Abdurraqib writes wonderfully about what it feels like to be alive, to have a body, and to have a relationship with music. His latest collection of essays, A Little Devil in America, is divided into sections. The first essay in each section is entitled, “Times I have forced myself to dance.” In his essay “Marathons and Tunnels,” Abdurraqib recalls how he felt watching the dance show Soul Train on TV as a child. He then shares the history of the show and its host in ways that inspired me. I knew that Don Cornelius was a cool, composed host of an exuberant dance show. I had no idea that Soul Train was his idea, and even less of a clue that it was in the service of social change.

“At his core, Cornelius was a journalist who was driven to journalism by a desire to cover the civil rights movement, with an understanding that the movement was inextricably linked to the music that soundtracked it. It acted as both a call for people to take to the streets and a reprieve after a long day of protest, marching, or working some despised job.”
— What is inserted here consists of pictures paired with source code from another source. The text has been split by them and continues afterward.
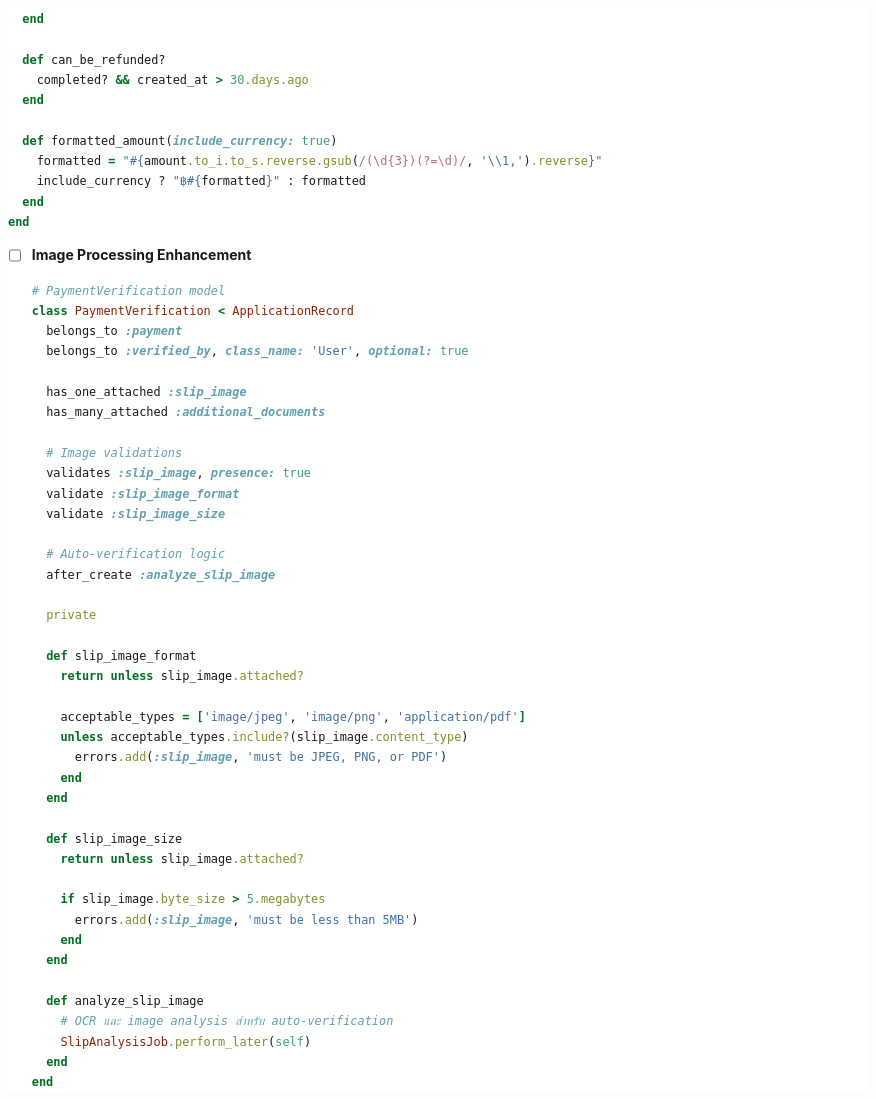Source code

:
   ```ruby
    end
  
    def can_be_refunded?
      completed? && created_at > 30.days.ago
    end
  
    def formatted_amount(include_currency: true)
      formatted = "#{amount.to_i.to_s.reverse.gsub(/(\d{3})(?=\d)/, '\\1,').reverse}"
      include_currency ? "฿#{formatted}" : formatted
    end
  end
  ```

- [ ] **Image Processing Enhancement**
  ```ruby
  # PaymentVerification model
  class PaymentVerification < ApplicationRecord
    belongs_to :payment
    belongs_to :verified_by, class_name: 'User', optional: true
    
    has_one_attached :slip_image
    has_many_attached :additional_documents
    
    # Image validations
    validates :slip_image, presence: true
    validate :slip_image_format
    validate :slip_image_size
    
    # Auto-verification logic
    after_create :analyze_slip_image
    
    private
    
    def slip_image_format
      return unless slip_image.attached?
      
      acceptable_types = ['image/jpeg', 'image/png', 'application/pdf']
      unless acceptable_types.include?(slip_image.content_type)
        errors.add(:slip_image, 'must be JPEG, PNG, or PDF')
      end
    end
    
    def slip_image_size
      return unless slip_image.attached?
      
      if slip_image.byte_size > 5.megabytes
        errors.add(:slip_image, 'must be less than 5MB')
      end
    end
    
    def analyze_slip_image
      # OCR และ image analysis สำหรับ auto-verification
      SlipAnalysisJob.perform_later(self)
    end
  end
  ```
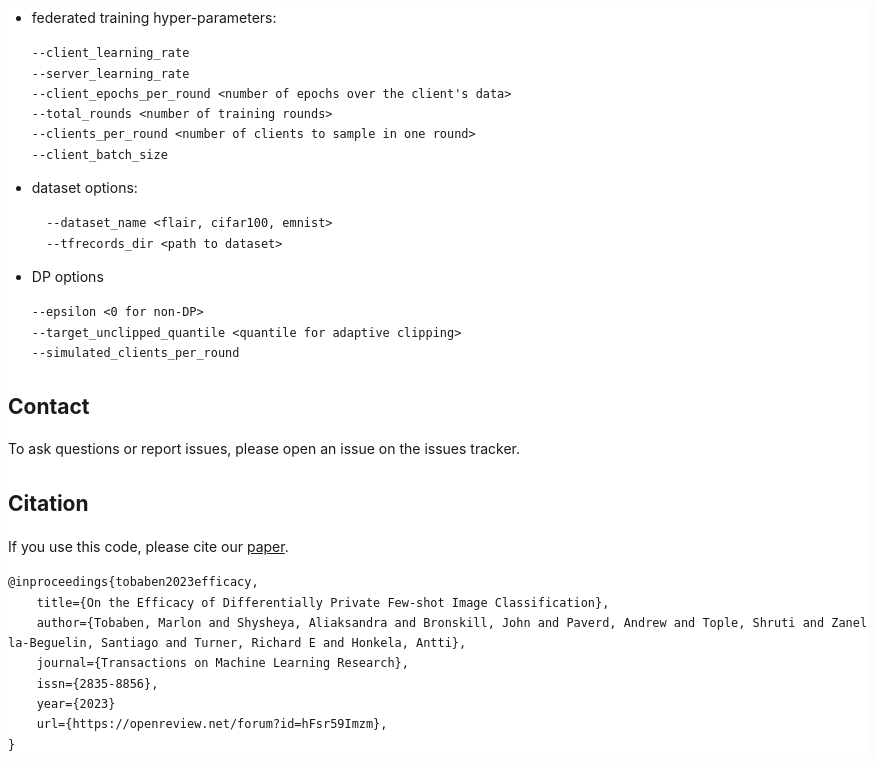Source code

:- federated training hyper-parameters:
    ```
    --client_learning_rate 
    --server_learning_rate
    --client_epochs_per_round <number of epochs over the client's data> 
    --total_rounds <number of training rounds>
    --clients_per_round <number of clients to sample in one round>
    --client_batch_size
    ```
  
- dataset options:
  ```
    --dataset_name <flair, cifar100, emnist> 
    --tfrecords_dir <path to dataset>
   ```
  
- DP options
    ```
    --epsilon <0 for non-DP>
    --target_unclipped_quantile <quantile for adaptive clipping>
    --simulated_clients_per_round  
    ```

## Contact
To ask questions or report issues, please open an issue on the issues tracker.

## Citation
If you use this code, please cite our [paper](https://arxiv.org/pdf/2302.01190.pdf).
```
@inproceedings{tobaben2023efficacy,
    title={On the Efficacy of Differentially Private Few-shot Image Classification},
    author={Tobaben, Marlon and Shysheya, Aliaksandra and Bronskill, John and Paverd, Andrew and Tople, Shruti and Zanella-Beguelin, Santiago and Turner, Richard E and Honkela, Antti},
    journal={Transactions on Machine Learning Research},
    issn={2835-8856},
    year={2023}
    url={https://openreview.net/forum?id=hFsr59Imzm},
}
```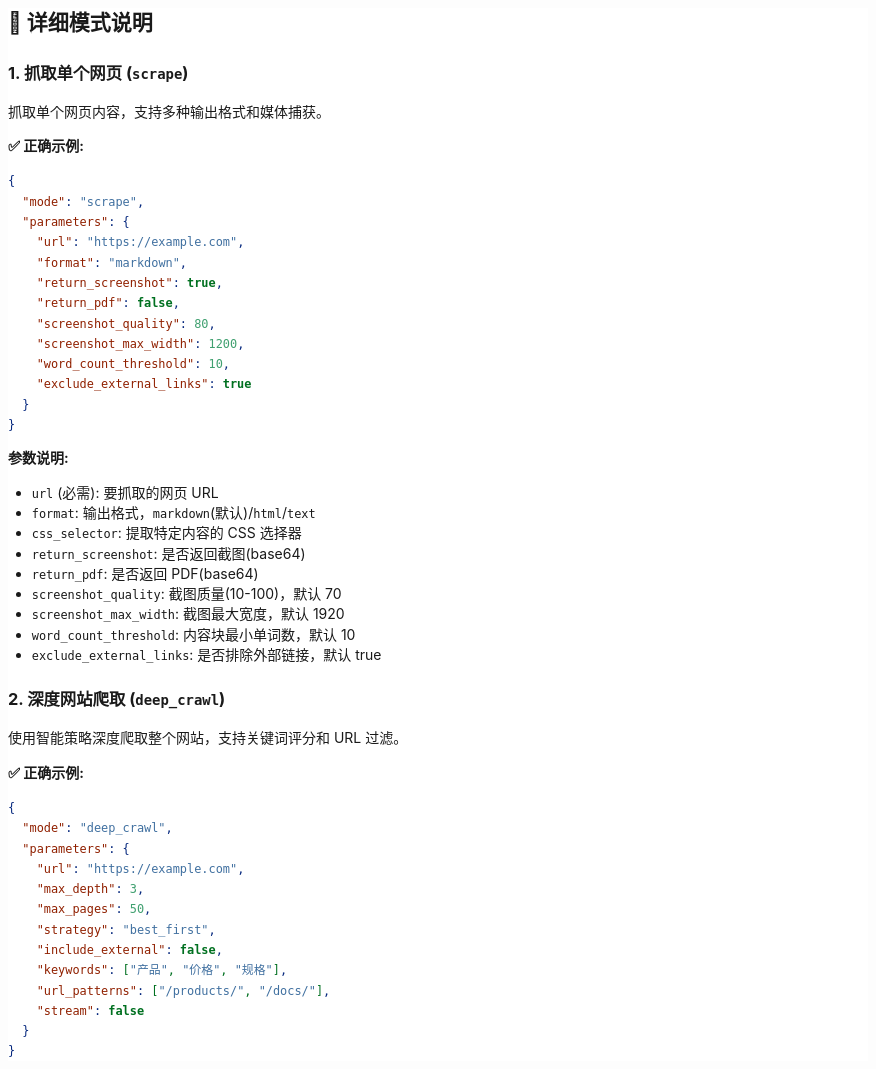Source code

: ## 🚀 详细模式说明

### 1. 抓取单个网页 (`scrape`)

抓取单个网页内容，支持多种输出格式和媒体捕获。

**✅ 正确示例:**
```json
{
  "mode": "scrape",
  "parameters": {
    "url": "https://example.com",
    "format": "markdown",
    "return_screenshot": true,
    "return_pdf": false,
    "screenshot_quality": 80,
    "screenshot_max_width": 1200,
    "word_count_threshold": 10,
    "exclude_external_links": true
  }
}
```

**参数说明:**
- `url` (必需): 要抓取的网页 URL
- `format`: 输出格式，`markdown`(默认)/`html`/`text`
- `css_selector`: 提取特定内容的 CSS 选择器
- `return_screenshot`: 是否返回截图(base64)
- `return_pdf`: 是否返回 PDF(base64)
- `screenshot_quality`: 截图质量(10-100)，默认 70
- `screenshot_max_width`: 截图最大宽度，默认 1920
- `word_count_threshold`: 内容块最小单词数，默认 10
- `exclude_external_links`: 是否排除外部链接，默认 true

### 2. 深度网站爬取 (`deep_crawl`)

使用智能策略深度爬取整个网站，支持关键词评分和 URL 过滤。

**✅ 正确示例:**
```json
{
  "mode": "deep_crawl",
  "parameters": {
    "url": "https://example.com",
    "max_depth": 3,
    "max_pages": 50,
    "strategy": "best_first",
    "include_external": false,
    "keywords": ["产品", "价格", "规格"],
    "url_patterns": ["/products/", "/docs/"],
    "stream": false
  }
}
```
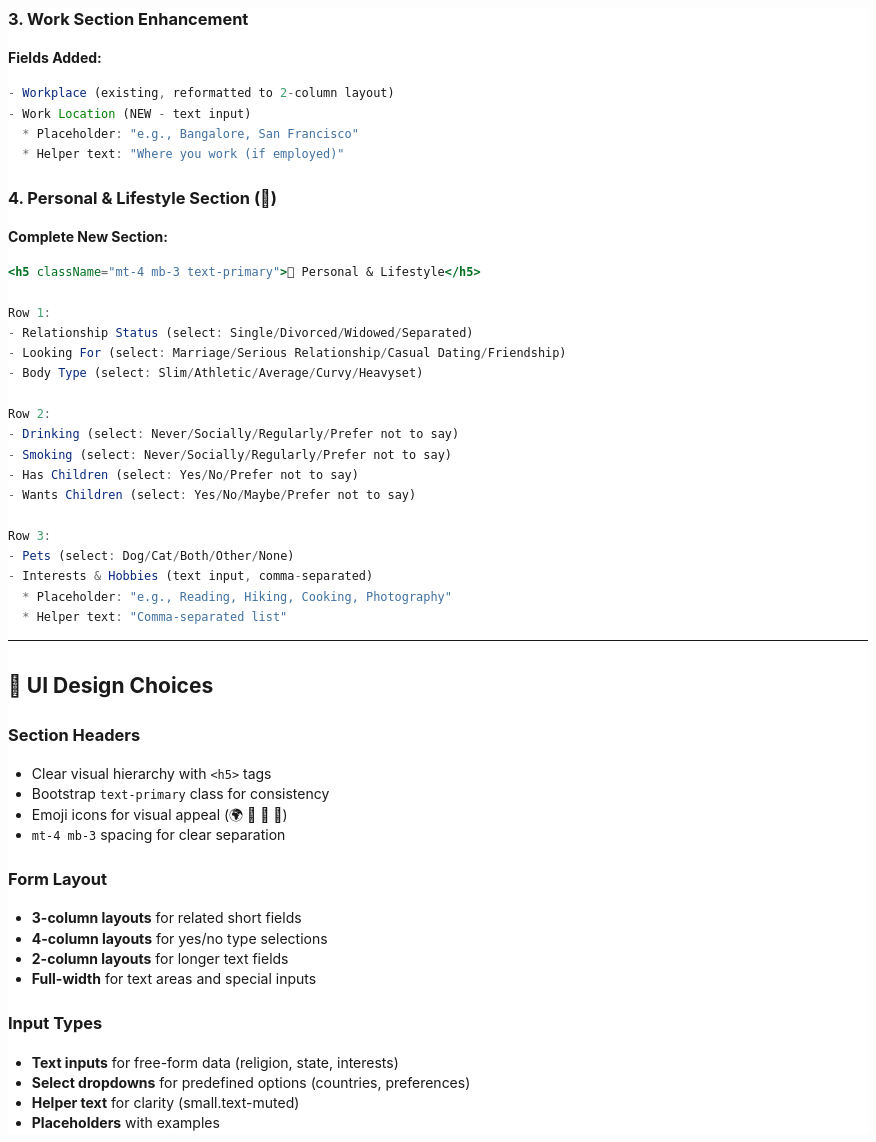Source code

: ### **3. Work Section Enhancement**

**Fields Added:**
```jsx
- Workplace (existing, reformatted to 2-column layout)
- Work Location (NEW - text input)
  * Placeholder: "e.g., Bangalore, San Francisco"
  * Helper text: "Where you work (if employed)"
```

### **4. Personal & Lifestyle Section (👥)**

**Complete New Section:**
```jsx
<h5 className="mt-4 mb-3 text-primary">👥 Personal & Lifestyle</h5>

Row 1:
- Relationship Status (select: Single/Divorced/Widowed/Separated)
- Looking For (select: Marriage/Serious Relationship/Casual Dating/Friendship)
- Body Type (select: Slim/Athletic/Average/Curvy/Heavyset)

Row 2:
- Drinking (select: Never/Socially/Regularly/Prefer not to say)
- Smoking (select: Never/Socially/Regularly/Prefer not to say)
- Has Children (select: Yes/No/Prefer not to say)
- Wants Children (select: Yes/No/Maybe/Prefer not to say)

Row 3:
- Pets (select: Dog/Cat/Both/Other/None)
- Interests & Hobbies (text input, comma-separated)
  * Placeholder: "e.g., Reading, Hiking, Cooking, Photography"
  * Helper text: "Comma-separated list"
```

---

## 🎨 UI Design Choices

### **Section Headers**
- Clear visual hierarchy with `<h5>` tags
- Bootstrap `text-primary` class for consistency
- Emoji icons for visual appeal (🌍 🏥 💭 👥)
- `mt-4 mb-3` spacing for clear separation

### **Form Layout**
- **3-column layouts** for related short fields
- **4-column layouts** for yes/no type selections
- **2-column layouts** for longer text fields
- **Full-width** for text areas and special inputs

### **Input Types**
- **Text inputs** for free-form data (religion, state, interests)
- **Select dropdowns** for predefined options (countries, preferences)
- **Helper text** for clarity (small.text-muted)
- **Placeholders** with examples
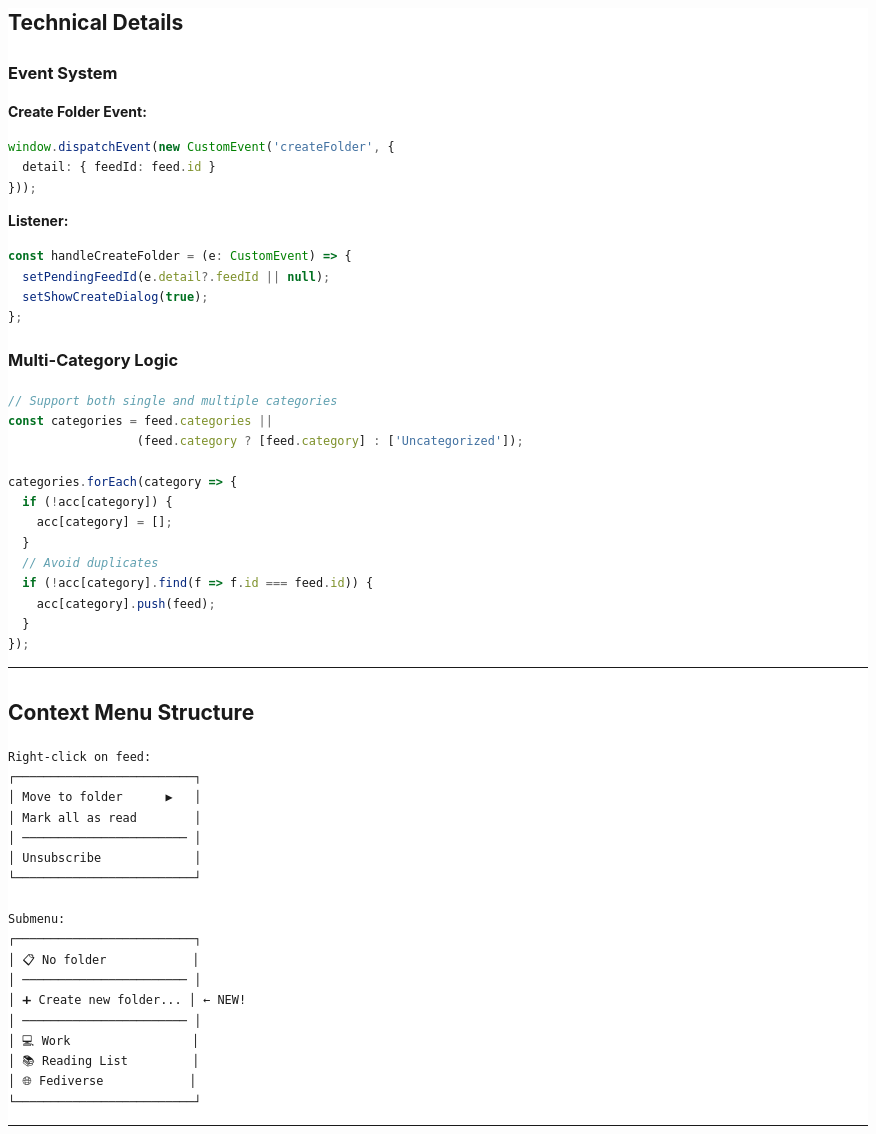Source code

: 
## Technical Details

### Event System

**Create Folder Event:**
```typescript
window.dispatchEvent(new CustomEvent('createFolder', { 
  detail: { feedId: feed.id } 
}));
```

**Listener:**
```typescript
const handleCreateFolder = (e: CustomEvent) => {
  setPendingFeedId(e.detail?.feedId || null);
  setShowCreateDialog(true);
};
```

### Multi-Category Logic

```typescript
// Support both single and multiple categories
const categories = feed.categories || 
                  (feed.category ? [feed.category] : ['Uncategorized']);

categories.forEach(category => {
  if (!acc[category]) {
    acc[category] = [];
  }
  // Avoid duplicates
  if (!acc[category].find(f => f.id === feed.id)) {
    acc[category].push(feed);
  }
});
```

---

## Context Menu Structure

```
Right-click on feed:
┌─────────────────────────┐
│ Move to folder      ▶   │
│ Mark all as read        │
│ ─────────────────────── │
│ Unsubscribe             │
└─────────────────────────┘

Submenu:
┌─────────────────────────┐
│ 📋 No folder            │
│ ─────────────────────── │
│ ➕ Create new folder... │ ← NEW!
│ ─────────────────────── │
│ 💻 Work                 │
│ 📚 Reading List         │
│ 🌐 Fediverse            │
└─────────────────────────┘
```

---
Climate change doesn’t have a soundtrack yet, but to do the hard work we have to do together, we are going to need reprieves, rejuvenation, and spiritual, soulful, bodily joy, none of which requires emitting carbon into the atmosphere. We are acting too slowly and too late to save all that is good on Earth now, but if we act swiftly and decisively to get to zero, young people can expect a future that has plenty of dancing.

What should I do?

When I asked myself the question at the center of this letter, the answers included the same ones I offered above, but—as for everyone—that list was just a start. I realized there was more I could do, so I started, and Lisa and I made a commitment to fund, Probable Futures. I had confidence that it was the right answer. I just had no idea how great it could be, how much help I would get, or what kind of a community it could produce. I am excited to share it with you. It has taken longer than I anticipated, but I have never been a good one to ask for advice on how long it will take to do something.

I look forward to sharing more about Probable Futures in the coming months. Happy solstice.

Onward,

Spencer

Resources:

Hanif Abdurraqib’s book is A Little Devil in America: Notes in Praise of Black Performance. I also loved his Go Ahead in the Rain: Notes to A Tribe Called Quest.